MRI can provide good three‐dimensional observations of LCF. , , , Previous studies have defined complete LCF fractures as those showing extension of the fracture through the cartilaginous epiphysis into the elbow joint, indicating disruption of the cartilage hinge, using only one MRI coronal section for assessment. , , In our study, we assessed the cartilage hinge integrity through three coronal sections and three cross‐sections; multiple MRI views provide a more complete three‐dimensional observation of the cartilage of the distal humerus. By combining the findings in the coronal sections and cross‐sections, we found that the fracture gap of LCF was widest in the anterior‐superior part of the fracture line. The gap decreased as the fracture extended backward and downward. To the best of our knowledge, within the literature, this is the first study that has established that in most cases of Song stages 2 and 3, the elbow cartilage remained intact posteriorly and inferiorly, functioning as a hinge to maintain the stability of the fracture.

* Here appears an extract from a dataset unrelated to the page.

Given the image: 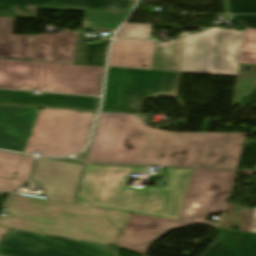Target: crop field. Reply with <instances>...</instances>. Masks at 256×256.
Segmentation results:
<instances>
[{"label": "crop field", "instance_id": "crop-field-18", "mask_svg": "<svg viewBox=\"0 0 256 256\" xmlns=\"http://www.w3.org/2000/svg\"><path fill=\"white\" fill-rule=\"evenodd\" d=\"M33 159V156H22L14 179L0 177V191L14 192L16 189H18L28 179Z\"/></svg>", "mask_w": 256, "mask_h": 256}, {"label": "crop field", "instance_id": "crop-field-11", "mask_svg": "<svg viewBox=\"0 0 256 256\" xmlns=\"http://www.w3.org/2000/svg\"><path fill=\"white\" fill-rule=\"evenodd\" d=\"M233 171L194 169L180 220L217 226L207 216L223 211Z\"/></svg>", "mask_w": 256, "mask_h": 256}, {"label": "crop field", "instance_id": "crop-field-14", "mask_svg": "<svg viewBox=\"0 0 256 256\" xmlns=\"http://www.w3.org/2000/svg\"><path fill=\"white\" fill-rule=\"evenodd\" d=\"M99 98L74 95H33L31 92L0 89V105L34 108H53L92 112L97 108Z\"/></svg>", "mask_w": 256, "mask_h": 256}, {"label": "crop field", "instance_id": "crop-field-5", "mask_svg": "<svg viewBox=\"0 0 256 256\" xmlns=\"http://www.w3.org/2000/svg\"><path fill=\"white\" fill-rule=\"evenodd\" d=\"M103 67L0 59V88L99 95Z\"/></svg>", "mask_w": 256, "mask_h": 256}, {"label": "crop field", "instance_id": "crop-field-19", "mask_svg": "<svg viewBox=\"0 0 256 256\" xmlns=\"http://www.w3.org/2000/svg\"><path fill=\"white\" fill-rule=\"evenodd\" d=\"M239 63L256 64V30L245 29Z\"/></svg>", "mask_w": 256, "mask_h": 256}, {"label": "crop field", "instance_id": "crop-field-2", "mask_svg": "<svg viewBox=\"0 0 256 256\" xmlns=\"http://www.w3.org/2000/svg\"><path fill=\"white\" fill-rule=\"evenodd\" d=\"M243 33L210 28L160 51H153V41L114 40L109 67L236 77Z\"/></svg>", "mask_w": 256, "mask_h": 256}, {"label": "crop field", "instance_id": "crop-field-28", "mask_svg": "<svg viewBox=\"0 0 256 256\" xmlns=\"http://www.w3.org/2000/svg\"><path fill=\"white\" fill-rule=\"evenodd\" d=\"M88 150H89V149H88ZM88 150H86L84 153H82L81 155H78V156H76V157L85 160V159H86V156H87V153H88Z\"/></svg>", "mask_w": 256, "mask_h": 256}, {"label": "crop field", "instance_id": "crop-field-4", "mask_svg": "<svg viewBox=\"0 0 256 256\" xmlns=\"http://www.w3.org/2000/svg\"><path fill=\"white\" fill-rule=\"evenodd\" d=\"M9 215L0 225L36 233L113 245L119 230L104 210L13 195L5 206Z\"/></svg>", "mask_w": 256, "mask_h": 256}, {"label": "crop field", "instance_id": "crop-field-25", "mask_svg": "<svg viewBox=\"0 0 256 256\" xmlns=\"http://www.w3.org/2000/svg\"><path fill=\"white\" fill-rule=\"evenodd\" d=\"M232 18L237 19L244 27L256 28V15H234Z\"/></svg>", "mask_w": 256, "mask_h": 256}, {"label": "crop field", "instance_id": "crop-field-15", "mask_svg": "<svg viewBox=\"0 0 256 256\" xmlns=\"http://www.w3.org/2000/svg\"><path fill=\"white\" fill-rule=\"evenodd\" d=\"M39 109L0 106V149L22 152Z\"/></svg>", "mask_w": 256, "mask_h": 256}, {"label": "crop field", "instance_id": "crop-field-7", "mask_svg": "<svg viewBox=\"0 0 256 256\" xmlns=\"http://www.w3.org/2000/svg\"><path fill=\"white\" fill-rule=\"evenodd\" d=\"M94 113L44 109L39 112L23 152L65 156L86 146Z\"/></svg>", "mask_w": 256, "mask_h": 256}, {"label": "crop field", "instance_id": "crop-field-3", "mask_svg": "<svg viewBox=\"0 0 256 256\" xmlns=\"http://www.w3.org/2000/svg\"><path fill=\"white\" fill-rule=\"evenodd\" d=\"M193 169L168 168L165 187L127 188L132 172L146 167L87 165L75 203L103 209L178 220Z\"/></svg>", "mask_w": 256, "mask_h": 256}, {"label": "crop field", "instance_id": "crop-field-6", "mask_svg": "<svg viewBox=\"0 0 256 256\" xmlns=\"http://www.w3.org/2000/svg\"><path fill=\"white\" fill-rule=\"evenodd\" d=\"M180 73L109 68L103 112L140 113L142 100L175 98Z\"/></svg>", "mask_w": 256, "mask_h": 256}, {"label": "crop field", "instance_id": "crop-field-27", "mask_svg": "<svg viewBox=\"0 0 256 256\" xmlns=\"http://www.w3.org/2000/svg\"><path fill=\"white\" fill-rule=\"evenodd\" d=\"M7 230H8V228L1 227V226H0V240L2 239L1 236H2L3 234H5Z\"/></svg>", "mask_w": 256, "mask_h": 256}, {"label": "crop field", "instance_id": "crop-field-17", "mask_svg": "<svg viewBox=\"0 0 256 256\" xmlns=\"http://www.w3.org/2000/svg\"><path fill=\"white\" fill-rule=\"evenodd\" d=\"M108 39L101 43L83 44L81 34H78L73 63L104 66Z\"/></svg>", "mask_w": 256, "mask_h": 256}, {"label": "crop field", "instance_id": "crop-field-12", "mask_svg": "<svg viewBox=\"0 0 256 256\" xmlns=\"http://www.w3.org/2000/svg\"><path fill=\"white\" fill-rule=\"evenodd\" d=\"M83 164L38 158L34 180L44 188L47 199L73 203Z\"/></svg>", "mask_w": 256, "mask_h": 256}, {"label": "crop field", "instance_id": "crop-field-23", "mask_svg": "<svg viewBox=\"0 0 256 256\" xmlns=\"http://www.w3.org/2000/svg\"><path fill=\"white\" fill-rule=\"evenodd\" d=\"M121 23H105V22H91L84 21L82 23L81 29L88 30H104V31H114V29Z\"/></svg>", "mask_w": 256, "mask_h": 256}, {"label": "crop field", "instance_id": "crop-field-29", "mask_svg": "<svg viewBox=\"0 0 256 256\" xmlns=\"http://www.w3.org/2000/svg\"><path fill=\"white\" fill-rule=\"evenodd\" d=\"M59 160H64V161H70V162H76V163H82L78 160L72 159V158H65V159H59Z\"/></svg>", "mask_w": 256, "mask_h": 256}, {"label": "crop field", "instance_id": "crop-field-20", "mask_svg": "<svg viewBox=\"0 0 256 256\" xmlns=\"http://www.w3.org/2000/svg\"><path fill=\"white\" fill-rule=\"evenodd\" d=\"M151 28L152 25L126 24L117 32L115 38L148 39Z\"/></svg>", "mask_w": 256, "mask_h": 256}, {"label": "crop field", "instance_id": "crop-field-16", "mask_svg": "<svg viewBox=\"0 0 256 256\" xmlns=\"http://www.w3.org/2000/svg\"><path fill=\"white\" fill-rule=\"evenodd\" d=\"M216 229L219 239L201 256H256V234Z\"/></svg>", "mask_w": 256, "mask_h": 256}, {"label": "crop field", "instance_id": "crop-field-8", "mask_svg": "<svg viewBox=\"0 0 256 256\" xmlns=\"http://www.w3.org/2000/svg\"><path fill=\"white\" fill-rule=\"evenodd\" d=\"M15 18L0 17V57L72 63L78 31L13 36Z\"/></svg>", "mask_w": 256, "mask_h": 256}, {"label": "crop field", "instance_id": "crop-field-22", "mask_svg": "<svg viewBox=\"0 0 256 256\" xmlns=\"http://www.w3.org/2000/svg\"><path fill=\"white\" fill-rule=\"evenodd\" d=\"M224 13H256V0H223Z\"/></svg>", "mask_w": 256, "mask_h": 256}, {"label": "crop field", "instance_id": "crop-field-26", "mask_svg": "<svg viewBox=\"0 0 256 256\" xmlns=\"http://www.w3.org/2000/svg\"><path fill=\"white\" fill-rule=\"evenodd\" d=\"M249 232L256 233V208L250 224Z\"/></svg>", "mask_w": 256, "mask_h": 256}, {"label": "crop field", "instance_id": "crop-field-1", "mask_svg": "<svg viewBox=\"0 0 256 256\" xmlns=\"http://www.w3.org/2000/svg\"><path fill=\"white\" fill-rule=\"evenodd\" d=\"M247 133H174L136 115L100 114L87 161L237 169Z\"/></svg>", "mask_w": 256, "mask_h": 256}, {"label": "crop field", "instance_id": "crop-field-21", "mask_svg": "<svg viewBox=\"0 0 256 256\" xmlns=\"http://www.w3.org/2000/svg\"><path fill=\"white\" fill-rule=\"evenodd\" d=\"M20 158V154L0 152V176L13 178Z\"/></svg>", "mask_w": 256, "mask_h": 256}, {"label": "crop field", "instance_id": "crop-field-13", "mask_svg": "<svg viewBox=\"0 0 256 256\" xmlns=\"http://www.w3.org/2000/svg\"><path fill=\"white\" fill-rule=\"evenodd\" d=\"M192 223L131 214L115 245L144 255L151 243L164 234Z\"/></svg>", "mask_w": 256, "mask_h": 256}, {"label": "crop field", "instance_id": "crop-field-10", "mask_svg": "<svg viewBox=\"0 0 256 256\" xmlns=\"http://www.w3.org/2000/svg\"><path fill=\"white\" fill-rule=\"evenodd\" d=\"M135 0H0V16L36 18V9L84 11L85 20L124 22Z\"/></svg>", "mask_w": 256, "mask_h": 256}, {"label": "crop field", "instance_id": "crop-field-9", "mask_svg": "<svg viewBox=\"0 0 256 256\" xmlns=\"http://www.w3.org/2000/svg\"><path fill=\"white\" fill-rule=\"evenodd\" d=\"M4 256H117V248L9 229L0 242Z\"/></svg>", "mask_w": 256, "mask_h": 256}, {"label": "crop field", "instance_id": "crop-field-24", "mask_svg": "<svg viewBox=\"0 0 256 256\" xmlns=\"http://www.w3.org/2000/svg\"><path fill=\"white\" fill-rule=\"evenodd\" d=\"M106 211H107L110 222L120 228H123L127 218L130 215V213H121V212H115V211H109V210H106Z\"/></svg>", "mask_w": 256, "mask_h": 256}]
</instances>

The morphology of the gap in radiographic films does not actually reflect the integrity of the cartilage because the varied presentations of this three‐dimensional feature are lost when projected onto a two‐dimensional radiographic fracture line.

Treatment based on Cartilage Integrity and Short‐term Follow‐up

In our study, treatment was mostly designed based on the MRI findings. For patients with an incomplete cartilage fracture, simple fixation with a well‐molded cast or splint can achieve a satisfactory outcome, with healing completed no later than those treated with CRPP. In one case with a complete fracture, CRPP was successful, resulting in complete healing. However, for another patient with a complete fracture who chose conservative treatment, healing was delayed with minimal displacement. These cases confirmed the practicability of our treatment regimen using fixation to treat complete fractures to avoid displacement or delayed union. However, the number of cases we treated were still too small to formalize this routine.

Limitation

The main limitation of this study was its retrospective nature. Although this is the largest study, to date, on the MRI characteristics of Song stage 2 and 3 fractures, the number of complete fractures was so limited that no further comparison could be made. Additionally, treatment was conducted by four different surgeons, as requested by the patients themselves, a few of whom did not follow our suggestions. However, the majority of patients whose cartilage hinges were intact still had good results with conservative management.

Conclusion

Overall, the Song stages 2 and 3 classification is not entirely accurate and may not be adequate to guide management in LCFs. The integrity of the elbow cartilage was not considered in the Song classification. MRIs can accurately determine stability and guide the management of LCFs. The cartilage hinge was most likely located posteriorly within the distal humeral epiphysis. For cases of incomplete cartilage fractures, conservative treatment with an effective cast or splint is probably sufficient for bone healing in LCFs.